OMG Tanks Over 25% as Exchanges See Record Inflows After BOBA Airdrop Snapshot
Centralized exchanges registered a net inflow of 5.7 million OMG tokens on Friday.
OMG, the native token of the OMG Network layer 2 scaling protocol for Ethereum offering faster and cheaper transactions, crashed on Friday.
The cryptocurrency fell 27% to $12.70 as exchange inflows spiked in what appeared to be a classic “sell the fact” reaction to Boba Network’s completion of a snapshot for an airdrop, or free BOBA coins, to OMG holders.
OMG hit its lowest price since Oct. 28, falling below the 50-day moving average (MA) support after 3 1/2 months, CoinDesk 20 data shows.
Blockchain data shows investors transferred coins to exchanges in large numbers early today, possibly to liquidate holdings.
Centralized exchanges registered a net inflow of 5.7 million OMG tokens on Friday – the largest influx on record.
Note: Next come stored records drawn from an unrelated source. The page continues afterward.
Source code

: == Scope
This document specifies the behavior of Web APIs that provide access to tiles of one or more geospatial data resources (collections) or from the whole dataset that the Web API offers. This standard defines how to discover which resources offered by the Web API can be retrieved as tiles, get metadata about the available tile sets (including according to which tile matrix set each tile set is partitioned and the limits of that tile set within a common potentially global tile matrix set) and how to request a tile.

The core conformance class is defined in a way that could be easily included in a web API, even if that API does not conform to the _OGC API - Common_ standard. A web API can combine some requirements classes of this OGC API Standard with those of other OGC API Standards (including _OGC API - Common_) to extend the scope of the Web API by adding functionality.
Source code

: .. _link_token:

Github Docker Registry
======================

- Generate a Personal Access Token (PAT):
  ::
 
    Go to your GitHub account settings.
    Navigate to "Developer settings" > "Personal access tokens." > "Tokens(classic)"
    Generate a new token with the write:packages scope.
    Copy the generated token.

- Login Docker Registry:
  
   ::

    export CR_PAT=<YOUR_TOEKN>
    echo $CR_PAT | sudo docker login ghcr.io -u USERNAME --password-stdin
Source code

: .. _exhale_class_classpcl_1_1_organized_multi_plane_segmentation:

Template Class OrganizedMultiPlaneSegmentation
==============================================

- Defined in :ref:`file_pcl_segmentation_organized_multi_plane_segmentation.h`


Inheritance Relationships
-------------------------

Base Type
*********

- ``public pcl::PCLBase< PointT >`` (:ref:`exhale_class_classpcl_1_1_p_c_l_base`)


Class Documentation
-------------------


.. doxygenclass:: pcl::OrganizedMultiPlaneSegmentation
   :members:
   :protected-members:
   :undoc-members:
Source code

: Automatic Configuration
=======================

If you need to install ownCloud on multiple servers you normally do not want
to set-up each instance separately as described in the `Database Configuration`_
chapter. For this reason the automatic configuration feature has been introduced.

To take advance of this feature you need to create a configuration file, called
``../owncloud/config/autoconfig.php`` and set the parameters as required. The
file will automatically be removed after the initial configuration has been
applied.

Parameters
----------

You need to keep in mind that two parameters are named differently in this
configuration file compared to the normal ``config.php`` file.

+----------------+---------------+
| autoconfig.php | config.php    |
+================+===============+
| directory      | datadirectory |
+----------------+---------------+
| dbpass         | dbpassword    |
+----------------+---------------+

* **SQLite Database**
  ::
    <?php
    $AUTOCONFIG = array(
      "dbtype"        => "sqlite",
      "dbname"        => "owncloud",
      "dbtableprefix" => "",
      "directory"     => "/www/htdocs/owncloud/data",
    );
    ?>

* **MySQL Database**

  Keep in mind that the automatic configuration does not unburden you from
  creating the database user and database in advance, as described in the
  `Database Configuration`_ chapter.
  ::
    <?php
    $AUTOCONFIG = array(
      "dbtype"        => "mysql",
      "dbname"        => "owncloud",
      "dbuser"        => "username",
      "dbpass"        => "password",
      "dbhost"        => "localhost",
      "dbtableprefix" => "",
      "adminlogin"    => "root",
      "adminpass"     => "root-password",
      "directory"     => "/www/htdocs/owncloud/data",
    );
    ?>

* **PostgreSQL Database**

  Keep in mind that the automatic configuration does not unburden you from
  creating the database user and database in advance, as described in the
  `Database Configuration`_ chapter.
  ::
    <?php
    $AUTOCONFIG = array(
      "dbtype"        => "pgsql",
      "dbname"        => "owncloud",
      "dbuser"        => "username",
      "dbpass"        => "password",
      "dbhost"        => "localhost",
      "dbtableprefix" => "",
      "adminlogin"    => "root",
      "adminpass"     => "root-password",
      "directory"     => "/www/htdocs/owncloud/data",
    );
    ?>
Increased transfer of coins to exchanges represents investor intention to sell, while continued outflow is a sign of solid holding sentiment.
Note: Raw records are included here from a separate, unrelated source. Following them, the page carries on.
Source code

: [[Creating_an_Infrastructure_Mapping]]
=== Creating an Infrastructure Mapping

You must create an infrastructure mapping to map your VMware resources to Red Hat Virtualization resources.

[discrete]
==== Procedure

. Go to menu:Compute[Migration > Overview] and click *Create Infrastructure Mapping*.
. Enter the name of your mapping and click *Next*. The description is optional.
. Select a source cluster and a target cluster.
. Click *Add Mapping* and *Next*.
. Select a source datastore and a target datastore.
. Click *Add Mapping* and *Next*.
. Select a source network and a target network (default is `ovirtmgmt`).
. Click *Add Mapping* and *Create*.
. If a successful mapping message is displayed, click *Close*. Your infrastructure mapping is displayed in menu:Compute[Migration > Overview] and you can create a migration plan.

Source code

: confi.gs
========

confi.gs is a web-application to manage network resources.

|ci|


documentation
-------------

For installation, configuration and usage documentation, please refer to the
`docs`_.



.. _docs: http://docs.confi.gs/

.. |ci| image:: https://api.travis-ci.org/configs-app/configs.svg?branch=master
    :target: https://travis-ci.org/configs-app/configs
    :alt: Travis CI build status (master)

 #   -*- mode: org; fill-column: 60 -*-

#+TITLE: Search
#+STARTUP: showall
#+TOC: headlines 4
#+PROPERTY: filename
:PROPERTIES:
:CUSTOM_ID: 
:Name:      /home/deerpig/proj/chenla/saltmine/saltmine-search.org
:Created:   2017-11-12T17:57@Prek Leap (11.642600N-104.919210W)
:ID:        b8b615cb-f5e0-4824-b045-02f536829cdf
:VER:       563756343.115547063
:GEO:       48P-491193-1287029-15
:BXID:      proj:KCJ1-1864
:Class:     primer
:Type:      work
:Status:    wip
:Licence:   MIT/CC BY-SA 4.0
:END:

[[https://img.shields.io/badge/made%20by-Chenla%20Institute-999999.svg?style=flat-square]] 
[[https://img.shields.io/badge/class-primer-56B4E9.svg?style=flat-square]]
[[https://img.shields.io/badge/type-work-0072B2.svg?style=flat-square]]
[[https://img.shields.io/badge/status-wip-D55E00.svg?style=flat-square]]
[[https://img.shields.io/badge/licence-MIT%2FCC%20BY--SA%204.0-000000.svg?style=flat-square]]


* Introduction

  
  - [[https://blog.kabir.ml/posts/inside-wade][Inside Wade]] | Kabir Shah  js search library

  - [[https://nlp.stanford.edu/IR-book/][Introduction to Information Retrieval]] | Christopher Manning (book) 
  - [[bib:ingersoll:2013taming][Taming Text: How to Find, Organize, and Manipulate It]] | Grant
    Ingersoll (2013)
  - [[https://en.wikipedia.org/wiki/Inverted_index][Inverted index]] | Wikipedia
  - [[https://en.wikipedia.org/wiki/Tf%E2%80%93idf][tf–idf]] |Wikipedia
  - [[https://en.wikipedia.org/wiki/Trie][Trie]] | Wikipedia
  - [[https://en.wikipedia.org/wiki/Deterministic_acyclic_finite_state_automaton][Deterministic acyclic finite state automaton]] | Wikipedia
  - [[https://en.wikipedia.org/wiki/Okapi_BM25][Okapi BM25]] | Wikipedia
The price sell-off and exchange inflows picked up the pace during Asian trading hours after Boba Network, a new layer 2 product created by blockchain developer Enya in collaboration with OMG Network, announced a snapshot – a Polaroid record – of balances held by OMG holders on the Ethereum network and the Boba Network.
On Nov. 19, these recorded wallets will receive free BOBA governance tokens in proportion to their OMG holdings at the snapshot time.
The price drop comes after a strong rally that saw prices reach a three-year high of $20 earlier this month. The cryptocurrency picked up a bid near $6 last month as the lure of making free money from the impending Boba Network airdrop drew demand. OMG also benefited from the broad-based rally in coins associated with Ethereum layer 2 projects and Ethereum alternatives like Solana and Polkadot.
The uptick in the lead-up to the airdrop snapshot and the subsequent sell-off is related to the “buy the rumor, sell the fact” trade often observed in stock markets and recently seen in bitcoin. The concept is based on the belief that market participants, being forward-looking, tend to buy an asset when expecting positive developments and take profit, driving the market lower on confirmation of the news.